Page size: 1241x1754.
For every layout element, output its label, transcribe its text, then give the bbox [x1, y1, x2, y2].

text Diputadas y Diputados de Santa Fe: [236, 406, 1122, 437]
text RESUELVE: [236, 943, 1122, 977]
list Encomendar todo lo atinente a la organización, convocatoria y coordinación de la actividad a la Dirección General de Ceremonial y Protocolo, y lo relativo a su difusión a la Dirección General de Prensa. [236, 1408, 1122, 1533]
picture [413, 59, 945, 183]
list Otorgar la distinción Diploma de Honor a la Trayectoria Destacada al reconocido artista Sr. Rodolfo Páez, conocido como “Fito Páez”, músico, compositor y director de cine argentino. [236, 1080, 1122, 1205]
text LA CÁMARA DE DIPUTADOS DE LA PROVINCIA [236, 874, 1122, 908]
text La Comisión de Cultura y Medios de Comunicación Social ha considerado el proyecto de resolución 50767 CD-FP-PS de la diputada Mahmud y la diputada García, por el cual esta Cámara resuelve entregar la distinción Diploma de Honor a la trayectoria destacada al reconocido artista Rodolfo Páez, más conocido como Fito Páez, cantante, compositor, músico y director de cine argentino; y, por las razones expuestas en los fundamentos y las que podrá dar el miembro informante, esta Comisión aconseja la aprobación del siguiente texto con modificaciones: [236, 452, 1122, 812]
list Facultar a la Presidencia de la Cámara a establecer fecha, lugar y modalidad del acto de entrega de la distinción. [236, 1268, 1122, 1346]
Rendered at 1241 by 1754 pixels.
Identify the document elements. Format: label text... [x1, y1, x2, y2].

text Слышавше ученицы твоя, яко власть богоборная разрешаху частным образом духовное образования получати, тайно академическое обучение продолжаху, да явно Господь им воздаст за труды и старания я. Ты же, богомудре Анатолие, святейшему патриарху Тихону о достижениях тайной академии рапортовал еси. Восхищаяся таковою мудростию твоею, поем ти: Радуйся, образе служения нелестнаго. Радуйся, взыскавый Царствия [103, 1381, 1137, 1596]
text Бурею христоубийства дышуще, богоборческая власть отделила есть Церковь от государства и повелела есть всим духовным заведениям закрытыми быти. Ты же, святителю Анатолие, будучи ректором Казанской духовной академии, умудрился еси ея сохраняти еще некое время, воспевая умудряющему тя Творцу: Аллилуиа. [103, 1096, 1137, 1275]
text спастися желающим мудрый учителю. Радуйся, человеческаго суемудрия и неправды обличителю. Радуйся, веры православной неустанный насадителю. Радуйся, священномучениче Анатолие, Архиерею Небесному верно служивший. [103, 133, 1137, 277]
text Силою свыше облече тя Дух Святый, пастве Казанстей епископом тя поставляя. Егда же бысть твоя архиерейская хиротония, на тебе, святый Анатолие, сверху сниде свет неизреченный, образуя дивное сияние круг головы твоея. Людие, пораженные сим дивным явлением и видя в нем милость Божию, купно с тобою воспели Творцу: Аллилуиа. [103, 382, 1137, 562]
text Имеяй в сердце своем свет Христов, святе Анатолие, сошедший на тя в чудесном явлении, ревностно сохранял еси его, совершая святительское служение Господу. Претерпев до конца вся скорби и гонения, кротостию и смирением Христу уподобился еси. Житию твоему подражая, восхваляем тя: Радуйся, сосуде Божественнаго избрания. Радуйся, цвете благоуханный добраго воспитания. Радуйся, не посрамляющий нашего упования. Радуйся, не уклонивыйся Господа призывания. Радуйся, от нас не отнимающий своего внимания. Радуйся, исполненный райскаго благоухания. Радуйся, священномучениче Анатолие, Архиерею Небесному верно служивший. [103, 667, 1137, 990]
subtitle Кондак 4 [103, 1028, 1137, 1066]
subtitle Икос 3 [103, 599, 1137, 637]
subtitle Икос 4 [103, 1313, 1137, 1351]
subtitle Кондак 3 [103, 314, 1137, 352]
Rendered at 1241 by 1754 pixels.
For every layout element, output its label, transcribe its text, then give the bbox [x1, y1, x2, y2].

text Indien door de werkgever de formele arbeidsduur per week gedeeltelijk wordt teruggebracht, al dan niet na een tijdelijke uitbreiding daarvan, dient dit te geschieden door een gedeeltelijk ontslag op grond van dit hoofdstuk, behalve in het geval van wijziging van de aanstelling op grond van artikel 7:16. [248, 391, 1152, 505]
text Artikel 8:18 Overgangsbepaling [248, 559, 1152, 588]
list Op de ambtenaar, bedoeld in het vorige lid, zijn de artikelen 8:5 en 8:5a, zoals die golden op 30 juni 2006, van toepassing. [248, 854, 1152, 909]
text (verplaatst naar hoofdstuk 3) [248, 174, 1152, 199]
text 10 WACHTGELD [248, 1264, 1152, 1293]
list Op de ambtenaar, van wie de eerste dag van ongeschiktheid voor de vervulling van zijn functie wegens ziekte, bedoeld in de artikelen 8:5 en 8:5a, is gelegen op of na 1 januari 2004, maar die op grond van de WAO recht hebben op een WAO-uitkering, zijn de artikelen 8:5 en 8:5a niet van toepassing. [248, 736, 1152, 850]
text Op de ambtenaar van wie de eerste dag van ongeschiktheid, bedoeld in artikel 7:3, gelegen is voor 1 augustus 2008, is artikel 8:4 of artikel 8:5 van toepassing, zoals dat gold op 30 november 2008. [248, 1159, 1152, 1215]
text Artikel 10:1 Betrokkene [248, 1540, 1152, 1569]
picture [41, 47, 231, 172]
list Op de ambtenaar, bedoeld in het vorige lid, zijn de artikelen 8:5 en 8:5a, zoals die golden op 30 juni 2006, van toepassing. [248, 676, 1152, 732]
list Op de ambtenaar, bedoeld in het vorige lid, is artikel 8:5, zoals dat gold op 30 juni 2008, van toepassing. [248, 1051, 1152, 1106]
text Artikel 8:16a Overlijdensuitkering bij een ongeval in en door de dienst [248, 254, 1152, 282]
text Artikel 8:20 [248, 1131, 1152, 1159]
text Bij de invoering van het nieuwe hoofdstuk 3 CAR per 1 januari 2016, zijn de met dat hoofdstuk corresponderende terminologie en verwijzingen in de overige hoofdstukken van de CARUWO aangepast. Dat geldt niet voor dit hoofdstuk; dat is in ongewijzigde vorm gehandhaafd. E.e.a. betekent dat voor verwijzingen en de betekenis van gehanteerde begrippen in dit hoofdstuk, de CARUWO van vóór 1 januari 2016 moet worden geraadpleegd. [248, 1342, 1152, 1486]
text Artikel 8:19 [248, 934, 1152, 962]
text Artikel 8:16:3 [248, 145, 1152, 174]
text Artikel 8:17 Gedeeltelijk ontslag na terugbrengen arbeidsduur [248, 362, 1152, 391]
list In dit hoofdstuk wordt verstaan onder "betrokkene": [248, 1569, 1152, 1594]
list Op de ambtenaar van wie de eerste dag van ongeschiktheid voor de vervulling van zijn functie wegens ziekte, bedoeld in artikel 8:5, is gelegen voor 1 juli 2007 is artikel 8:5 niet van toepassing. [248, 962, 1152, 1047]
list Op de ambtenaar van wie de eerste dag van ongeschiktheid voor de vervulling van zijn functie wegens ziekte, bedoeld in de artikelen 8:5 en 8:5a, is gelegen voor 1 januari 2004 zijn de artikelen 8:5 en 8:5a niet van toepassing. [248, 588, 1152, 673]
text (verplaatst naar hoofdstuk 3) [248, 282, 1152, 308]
——————————
DIRECTIONS — Copy out all of the data above again, line for line and word for word, changing nothing.

RESPONSE TO THE TASK —
Page size: 1241x1754.
For every layout element, output its label, transcribe its text, then give the bbox [x1, y1, x2, y2].

text Diputadas y Diputados de Santa Fe: [236, 406, 1122, 437]
text RESUELVE: [236, 943, 1122, 977]
list Encomendar todo lo atinente a la organización, convocatoria y coordinación de la actividad a la Dirección General de Ceremonial y Protocolo, y lo relativo a su difusión a la Dirección General de Prensa. [236, 1408, 1122, 1533]
picture [413, 59, 945, 183]
list Otorgar la distinción Diploma de Honor a la Trayectoria Destacada al reconocido artista Sr. Rodolfo Páez, conocido como “Fito Páez”, músico, compositor y director de cine argentino. [236, 1080, 1122, 1205]
text LA CÁMARA DE DIPUTADOS DE LA PROVINCIA [236, 874, 1122, 908]
text La Comisión de Cultura y Medios de Comunicación Social ha considerado el proyecto de resolución 50767 CD-FP-PS de la diputada Mahmud y la diputada García, por el cual esta Cámara resuelve entregar la distinción Diploma de Honor a la trayectoria destacada al reconocido artista Rodolfo Páez, más conocido como Fito Páez, cantante, compositor, músico y director de cine argentino; y, por las razones expuestas en los fundamentos y las que podrá dar el miembro informante, esta Comisión aconseja la aprobación del siguiente texto con modificaciones: [236, 452, 1122, 812]
list Facultar a la Presidencia de la Cámara a establecer fecha, lugar y modalidad del acto de entrega de la distinción. [236, 1268, 1122, 1346]
Rendered at 1241 by 1754 pixels.
Identify the document elements. Format: label text... [x1, y1, x2, y2].

text Слышавше ученицы твоя, яко власть богоборная разрешаху частным образом духовное образования получати, тайно академическое обучение продолжаху, да явно Господь им воздаст за труды и старания я. Ты же, богомудре Анатолие, святейшему патриарху Тихону о достижениях тайной академии рапортовал еси. Восхищаяся таковою мудростию твоею, поем ти: Радуйся, образе служения нелестнаго. Радуйся, взыскавый Царствия [103, 1381, 1137, 1596]
text Бурею христоубийства дышуще, богоборческая власть отделила есть Церковь от государства и повелела есть всим духовным заведениям закрытыми быти. Ты же, святителю Анатолие, будучи ректором Казанской духовной академии, умудрился еси ея сохраняти еще некое время, воспевая умудряющему тя Творцу: Аллилуиа. [103, 1096, 1137, 1275]
text спастися желающим мудрый учителю. Радуйся, человеческаго суемудрия и неправды обличителю. Радуйся, веры православной неустанный насадителю. Радуйся, священномучениче Анатолие, Архиерею Небесному верно служивший. [103, 133, 1137, 277]
text Силою свыше облече тя Дух Святый, пастве Казанстей епископом тя поставляя. Егда же бысть твоя архиерейская хиротония, на тебе, святый Анатолие, сверху сниде свет неизреченный, образуя дивное сияние круг головы твоея. Людие, пораженные сим дивным явлением и видя в нем милость Божию, купно с тобою воспели Творцу: Аллилуиа. [103, 382, 1137, 562]
text Имеяй в сердце своем свет Христов, святе Анатолие, сошедший на тя в чудесном явлении, ревностно сохранял еси его, совершая святительское служение Господу. Претерпев до конца вся скорби и гонения, кротостию и смирением Христу уподобился еси. Житию твоему подражая, восхваляем тя: Радуйся, сосуде Божественнаго избрания. Радуйся, цвете благоуханный добраго воспитания. Радуйся, не посрамляющий нашего упования. Радуйся, не уклонивыйся Господа призывания. Радуйся, от нас не отнимающий своего внимания. Радуйся, исполненный райскаго благоухания. Радуйся, священномучениче Анатолие, Архиерею Небесному верно служивший. [103, 667, 1137, 990]
subtitle Кондак 4 [103, 1028, 1137, 1066]
subtitle Икос 3 [103, 599, 1137, 637]
subtitle Икос 4 [103, 1313, 1137, 1351]
subtitle Кондак 3 [103, 314, 1137, 352]
Rendered at 1241 by 1754 pixels.
For every layout element, output its label, transcribe its text, then give the bbox [x1, y1, x2, y2].

text Indien door de werkgever de formele arbeidsduur per week gedeeltelijk wordt teruggebracht, al dan niet na een tijdelijke uitbreiding daarvan, dient dit te geschieden door een gedeeltelijk ontslag op grond van dit hoofdstuk, behalve in het geval van wijziging van de aanstelling op grond van artikel 7:16. [248, 391, 1152, 505]
text Artikel 8:18 Overgangsbepaling [248, 559, 1152, 588]
list Op de ambtenaar, bedoeld in het vorige lid, zijn de artikelen 8:5 en 8:5a, zoals die golden op 30 juni 2006, van toepassing. [248, 854, 1152, 909]
text (verplaatst naar hoofdstuk 3) [248, 174, 1152, 199]
text 10 WACHTGELD [248, 1264, 1152, 1293]
list Op de ambtenaar, van wie de eerste dag van ongeschiktheid voor de vervulling van zijn functie wegens ziekte, bedoeld in de artikelen 8:5 en 8:5a, is gelegen op of na 1 januari 2004, maar die op grond van de WAO recht hebben op een WAO-uitkering, zijn de artikelen 8:5 en 8:5a niet van toepassing. [248, 736, 1152, 850]
text Op de ambtenaar van wie de eerste dag van ongeschiktheid, bedoeld in artikel 7:3, gelegen is voor 1 augustus 2008, is artikel 8:4 of artikel 8:5 van toepassing, zoals dat gold op 30 november 2008. [248, 1159, 1152, 1215]
text Artikel 10:1 Betrokkene [248, 1540, 1152, 1569]
picture [41, 47, 231, 172]
list Op de ambtenaar, bedoeld in het vorige lid, zijn de artikelen 8:5 en 8:5a, zoals die golden op 30 juni 2006, van toepassing. [248, 676, 1152, 732]
list Op de ambtenaar, bedoeld in het vorige lid, is artikel 8:5, zoals dat gold op 30 juni 2008, van toepassing. [248, 1051, 1152, 1106]
text Artikel 8:16a Overlijdensuitkering bij een ongeval in en door de dienst [248, 254, 1152, 282]
text Artikel 8:20 [248, 1131, 1152, 1159]
text Bij de invoering van het nieuwe hoofdstuk 3 CAR per 1 januari 2016, zijn de met dat hoofdstuk corresponderende terminologie en verwijzingen in de overige hoofdstukken van de CARUWO aangepast. Dat geldt niet voor dit hoofdstuk; dat is in ongewijzigde vorm gehandhaafd. E.e.a. betekent dat voor verwijzingen en de betekenis van gehanteerde begrippen in dit hoofdstuk, de CARUWO van vóór 1 januari 2016 moet worden geraadpleegd. [248, 1342, 1152, 1486]
text Artikel 8:19 [248, 934, 1152, 962]
text Artikel 8:16:3 [248, 145, 1152, 174]
text Artikel 8:17 Gedeeltelijk ontslag na terugbrengen arbeidsduur [248, 362, 1152, 391]
list In dit hoofdstuk wordt verstaan onder "betrokkene": [248, 1569, 1152, 1594]
list Op de ambtenaar van wie de eerste dag van ongeschiktheid voor de vervulling van zijn functie wegens ziekte, bedoeld in artikel 8:5, is gelegen voor 1 juli 2007 is artikel 8:5 niet van toepassing. [248, 962, 1152, 1047]
list Op de ambtenaar van wie de eerste dag van ongeschiktheid voor de vervulling van zijn functie wegens ziekte, bedoeld in de artikelen 8:5 en 8:5a, is gelegen voor 1 januari 2004 zijn de artikelen 8:5 en 8:5a niet van toepassing. [248, 588, 1152, 673]
text (verplaatst naar hoofdstuk 3) [248, 282, 1152, 308]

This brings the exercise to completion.